Gerlach expects a new atmosphere at the capitolWith Republicans in control of the House and the Senate, Chris Gerlach expects a different experience this year
By: Nathan Hansen, Rosemount Town Pages
Chris Gerlach expects a different kind of session this year at the capitol.
Gerlach, the Republican Senator who represents Rosemount in the Minnesota Legislature, expects change now that Republicans control both the House and the Senate.
“It’s going to be hugely different from a budget perspective,” Gerlach said Monday, the eve of this year’s session was scheduled to start. “For the last eight years you had essentially DFL legislatures pushing large budgets at Governor Pawlenty, who either refused to sign them or line-item vetoed them.... This time, you’re going to have a Republican legislature sending a pared-down budget.”
That budget is going to be the focus of a lot of discussion over the next several months. With the state facing an anticipated $6.2 billion budget deficit, there will have to be changes. Gerlach expects there will be a number of unpopular decisions to make.

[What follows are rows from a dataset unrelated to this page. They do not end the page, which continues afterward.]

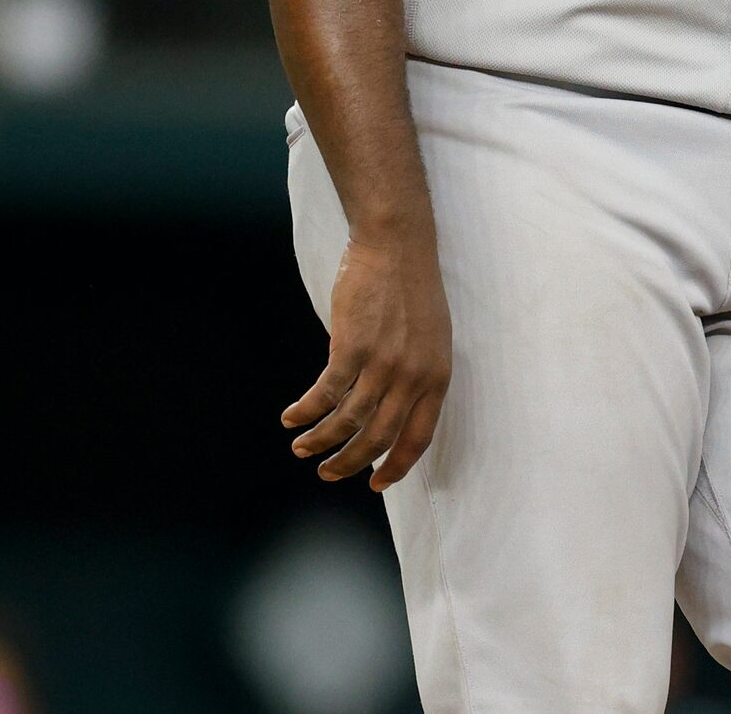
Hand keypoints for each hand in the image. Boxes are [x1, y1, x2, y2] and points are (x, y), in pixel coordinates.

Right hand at [284, 231, 451, 490]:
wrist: (397, 245)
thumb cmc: (411, 289)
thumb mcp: (430, 339)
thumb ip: (416, 376)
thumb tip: (390, 409)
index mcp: (438, 377)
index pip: (419, 437)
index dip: (396, 466)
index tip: (376, 485)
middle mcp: (413, 377)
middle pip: (379, 438)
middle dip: (350, 463)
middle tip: (327, 473)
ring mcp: (383, 363)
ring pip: (348, 421)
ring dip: (320, 440)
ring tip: (301, 447)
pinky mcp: (353, 347)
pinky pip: (326, 394)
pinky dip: (306, 411)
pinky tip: (292, 417)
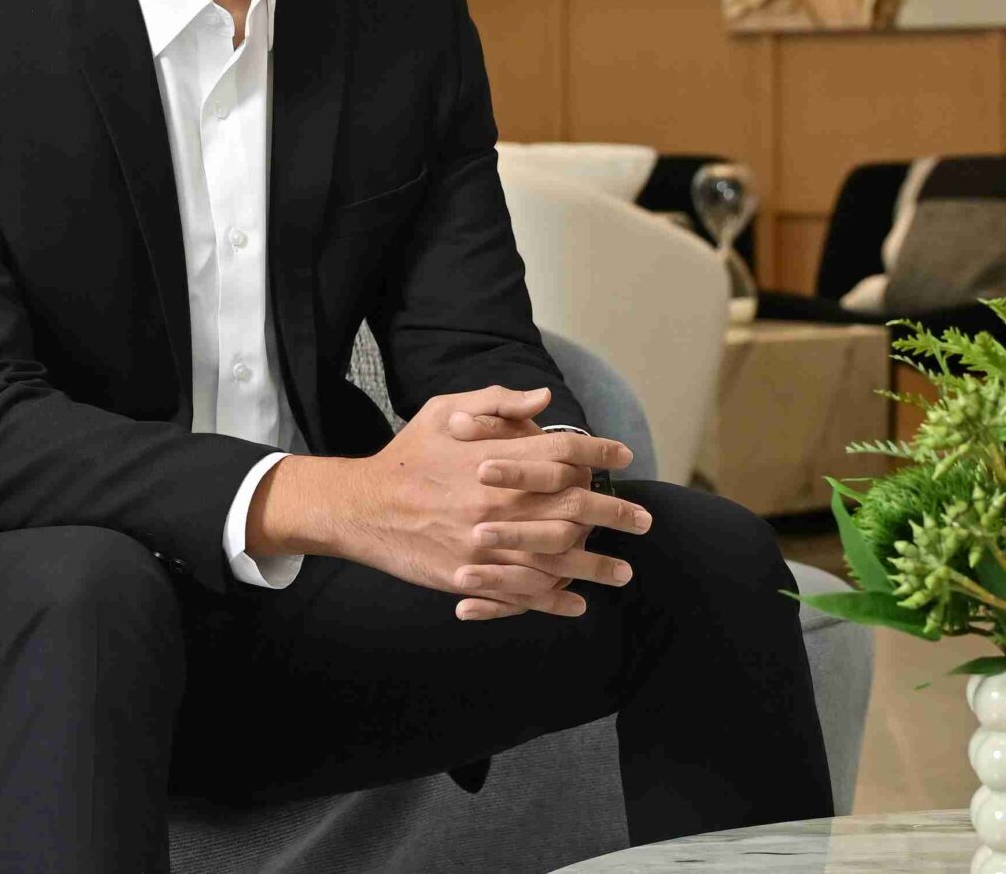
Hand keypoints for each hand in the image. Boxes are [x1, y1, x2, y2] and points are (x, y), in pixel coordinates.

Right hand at [310, 384, 645, 621]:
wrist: (361, 506)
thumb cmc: (407, 454)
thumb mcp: (443, 410)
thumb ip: (496, 403)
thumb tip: (545, 400)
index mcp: (495, 460)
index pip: (563, 453)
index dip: (600, 453)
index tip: (624, 456)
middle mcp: (498, 504)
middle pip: (573, 510)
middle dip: (615, 515)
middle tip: (644, 520)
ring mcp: (486, 545)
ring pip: (556, 559)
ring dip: (595, 567)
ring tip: (624, 572)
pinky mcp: (470, 576)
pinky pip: (522, 593)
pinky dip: (553, 601)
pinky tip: (576, 603)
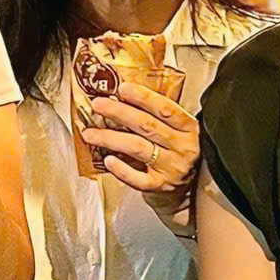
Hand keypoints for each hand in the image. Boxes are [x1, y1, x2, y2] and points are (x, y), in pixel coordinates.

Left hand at [83, 79, 201, 220]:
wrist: (187, 190)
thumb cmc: (176, 153)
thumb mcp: (177, 132)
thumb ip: (158, 117)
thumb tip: (121, 96)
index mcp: (189, 129)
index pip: (166, 109)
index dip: (143, 98)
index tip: (122, 88)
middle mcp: (183, 147)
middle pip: (147, 126)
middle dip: (119, 113)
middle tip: (98, 105)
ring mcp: (172, 168)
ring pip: (137, 148)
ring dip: (110, 138)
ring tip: (90, 133)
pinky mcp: (160, 186)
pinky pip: (137, 178)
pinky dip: (121, 169)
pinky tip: (108, 160)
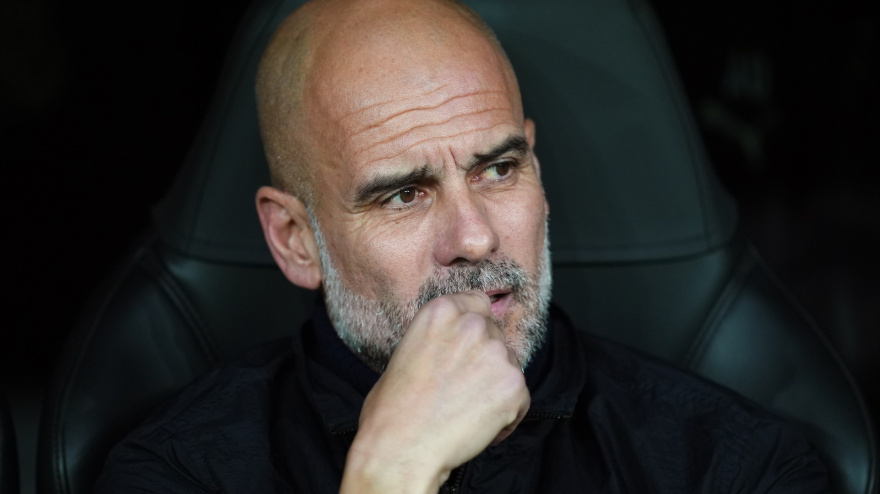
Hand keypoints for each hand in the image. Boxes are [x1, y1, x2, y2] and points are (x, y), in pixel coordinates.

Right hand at [340, 291, 529, 492]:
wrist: (401, 448)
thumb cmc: (392, 409)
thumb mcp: (407, 351)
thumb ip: (440, 338)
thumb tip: (456, 347)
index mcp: (442, 311)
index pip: (478, 303)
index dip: (476, 327)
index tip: (470, 347)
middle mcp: (473, 324)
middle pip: (496, 335)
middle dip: (486, 360)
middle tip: (463, 388)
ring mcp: (496, 353)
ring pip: (509, 366)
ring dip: (496, 387)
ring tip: (467, 412)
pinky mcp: (514, 384)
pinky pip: (520, 399)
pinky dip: (506, 416)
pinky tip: (479, 427)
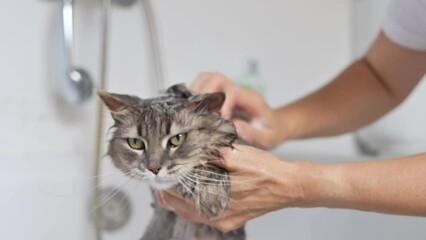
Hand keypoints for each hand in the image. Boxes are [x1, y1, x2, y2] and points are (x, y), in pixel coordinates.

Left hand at [156, 145, 304, 231]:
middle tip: (161, 183)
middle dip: (169, 195)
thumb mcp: (236, 156)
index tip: (160, 176)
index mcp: (215, 201)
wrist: (290, 185)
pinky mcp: (232, 220)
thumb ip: (212, 154)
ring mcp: (225, 220)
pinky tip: (195, 195)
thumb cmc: (266, 171)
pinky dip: (195, 206)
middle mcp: (217, 216)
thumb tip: (192, 150)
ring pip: (192, 214)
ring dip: (180, 202)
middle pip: (181, 209)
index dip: (166, 185)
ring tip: (172, 189)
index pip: (178, 197)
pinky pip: (206, 216)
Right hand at [192, 72, 285, 148]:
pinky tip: (193, 108)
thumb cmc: (271, 132)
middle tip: (197, 111)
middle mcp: (239, 90)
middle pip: (217, 78)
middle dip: (203, 92)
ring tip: (191, 109)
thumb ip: (253, 133)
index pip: (233, 92)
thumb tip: (234, 125)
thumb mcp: (268, 138)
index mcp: (251, 100)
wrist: (275, 125)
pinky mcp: (222, 94)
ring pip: (208, 78)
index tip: (218, 120)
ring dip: (196, 91)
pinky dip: (195, 93)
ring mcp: (230, 90)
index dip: (222, 104)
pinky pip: (205, 85)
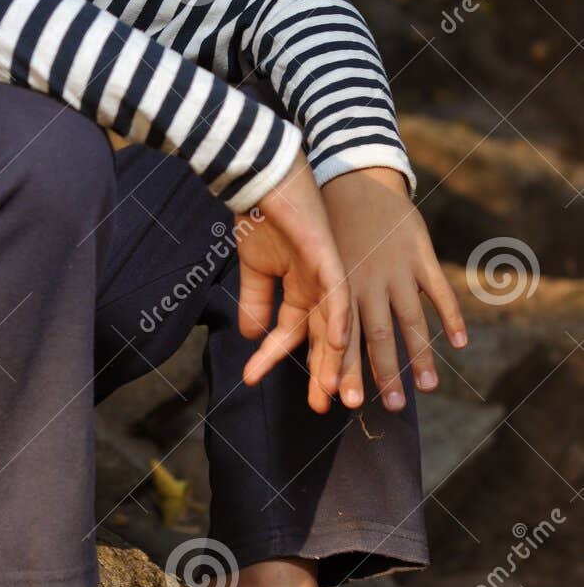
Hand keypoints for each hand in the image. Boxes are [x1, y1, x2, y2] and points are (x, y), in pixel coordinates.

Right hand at [233, 149, 354, 412]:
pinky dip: (336, 318)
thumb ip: (256, 301)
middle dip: (325, 375)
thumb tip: (249, 335)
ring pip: (337, 325)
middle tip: (323, 409)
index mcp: (303, 290)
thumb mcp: (255, 267)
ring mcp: (328, 273)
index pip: (292, 334)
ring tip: (335, 393)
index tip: (253, 381)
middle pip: (325, 340)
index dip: (275, 359)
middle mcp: (321, 287)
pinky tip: (337, 344)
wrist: (263, 177)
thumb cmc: (261, 216)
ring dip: (338, 361)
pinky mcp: (328, 256)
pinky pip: (337, 292)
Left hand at [320, 165, 467, 411]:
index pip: (340, 337)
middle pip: (376, 335)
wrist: (353, 181)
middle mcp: (367, 282)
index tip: (347, 403)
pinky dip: (450, 315)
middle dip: (383, 373)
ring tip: (427, 387)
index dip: (344, 370)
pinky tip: (459, 342)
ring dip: (419, 354)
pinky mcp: (420, 254)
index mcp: (338, 288)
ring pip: (410, 318)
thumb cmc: (328, 233)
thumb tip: (295, 349)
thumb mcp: (314, 267)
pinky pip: (439, 289)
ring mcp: (396, 269)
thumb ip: (313, 307)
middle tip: (392, 408)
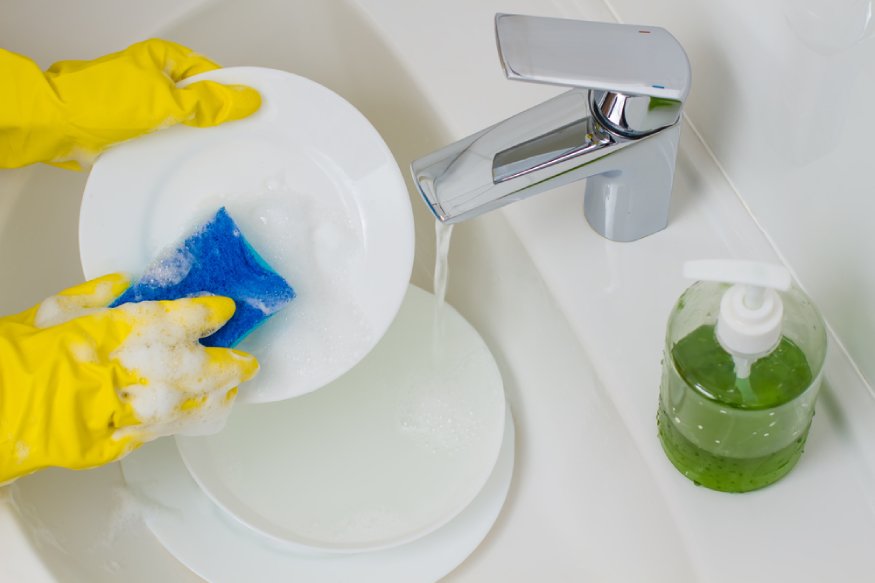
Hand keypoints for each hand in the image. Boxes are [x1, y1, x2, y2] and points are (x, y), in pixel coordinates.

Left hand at [0, 39, 260, 168]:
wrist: (59, 127)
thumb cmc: (98, 102)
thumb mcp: (166, 101)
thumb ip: (210, 103)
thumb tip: (246, 100)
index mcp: (165, 58)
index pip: (213, 76)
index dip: (232, 95)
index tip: (251, 114)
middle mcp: (156, 78)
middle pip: (201, 100)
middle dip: (214, 119)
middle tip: (231, 136)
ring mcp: (146, 104)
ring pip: (185, 121)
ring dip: (193, 136)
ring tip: (205, 149)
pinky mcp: (137, 128)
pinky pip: (168, 136)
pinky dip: (176, 147)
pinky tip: (182, 157)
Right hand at [0, 274, 258, 483]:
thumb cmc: (4, 360)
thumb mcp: (42, 316)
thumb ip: (88, 298)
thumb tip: (122, 282)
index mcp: (95, 335)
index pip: (164, 320)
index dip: (201, 315)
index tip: (224, 310)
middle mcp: (108, 373)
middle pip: (182, 368)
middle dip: (221, 365)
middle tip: (247, 361)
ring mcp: (105, 414)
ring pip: (173, 405)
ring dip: (207, 398)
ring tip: (232, 390)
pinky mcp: (97, 446)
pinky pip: (147, 435)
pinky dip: (175, 424)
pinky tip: (195, 415)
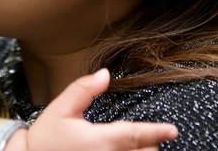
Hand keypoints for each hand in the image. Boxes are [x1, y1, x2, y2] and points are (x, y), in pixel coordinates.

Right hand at [4, 70, 177, 150]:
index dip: (157, 132)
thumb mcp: (61, 109)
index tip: (172, 130)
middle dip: (150, 145)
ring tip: (141, 146)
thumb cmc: (46, 139)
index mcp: (99, 141)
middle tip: (150, 137)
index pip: (136, 135)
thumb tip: (105, 74)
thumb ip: (83, 90)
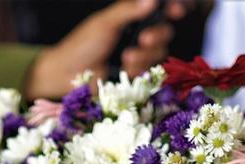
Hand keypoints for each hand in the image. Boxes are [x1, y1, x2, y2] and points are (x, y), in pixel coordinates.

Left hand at [23, 0, 188, 99]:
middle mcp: (138, 35)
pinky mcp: (136, 75)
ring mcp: (139, 56)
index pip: (159, 10)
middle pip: (165, 32)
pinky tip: (125, 70)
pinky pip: (151, 72)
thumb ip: (128, 11)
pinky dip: (139, 70)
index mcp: (132, 17)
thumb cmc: (82, 45)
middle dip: (158, 35)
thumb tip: (152, 0)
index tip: (176, 11)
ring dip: (144, 56)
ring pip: (159, 53)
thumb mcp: (105, 23)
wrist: (69, 75)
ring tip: (125, 58)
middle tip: (143, 39)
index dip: (172, 9)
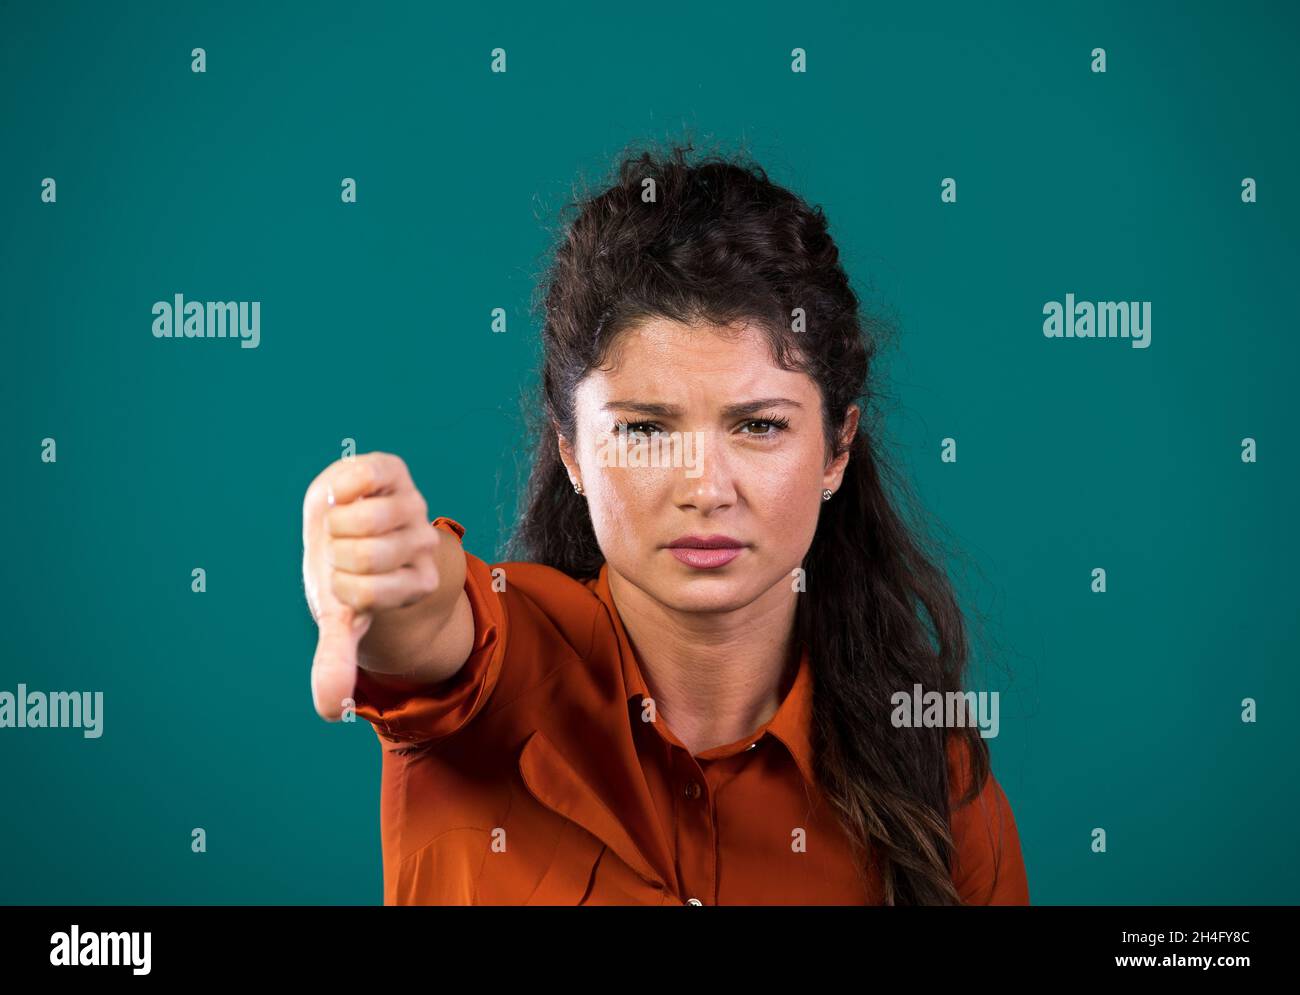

Gerlach said he’s not interested in raising taxes to erase the deficit. He said part of the problem the state faces is that while revenues are expected to grow by 5 percent over the next two years, expenses are expected to grow by 27 percent.
“It’s not going to be easy,” he said. “We’re going to be cutting a lot of things people have become accustomed to. But they’re going to be fair. They’re going to be balanced.... It’s not going to be easy, but we’re going to do that.”
New Governor Mark Dayton has said he would like a large bonding bill this year, but Gerlach wants to see hiring done by private businesses, not the government.
Gerlach, who will serve this year as chair of the commerce committee, hopes to see other changes he believes will help the state’s budget in the longer term. He’d like to see a reduction in the state’s corporate tax rates as well as tax cuts tied to hiring for small-business owners. He also would like to see changes to the state’s permitting process for operations like gravel mines and an exploration of the state’s option for eliminating no-fault auto insurance.
“That’s a decades-old experiment that has not worked,” Gerlach said.
Overall, Gerlach looks forward to a productive session.
“It’s going to be a very different climate,” he said. “It’s going to be a very interesting session. Much different than we’re used to in the past years.”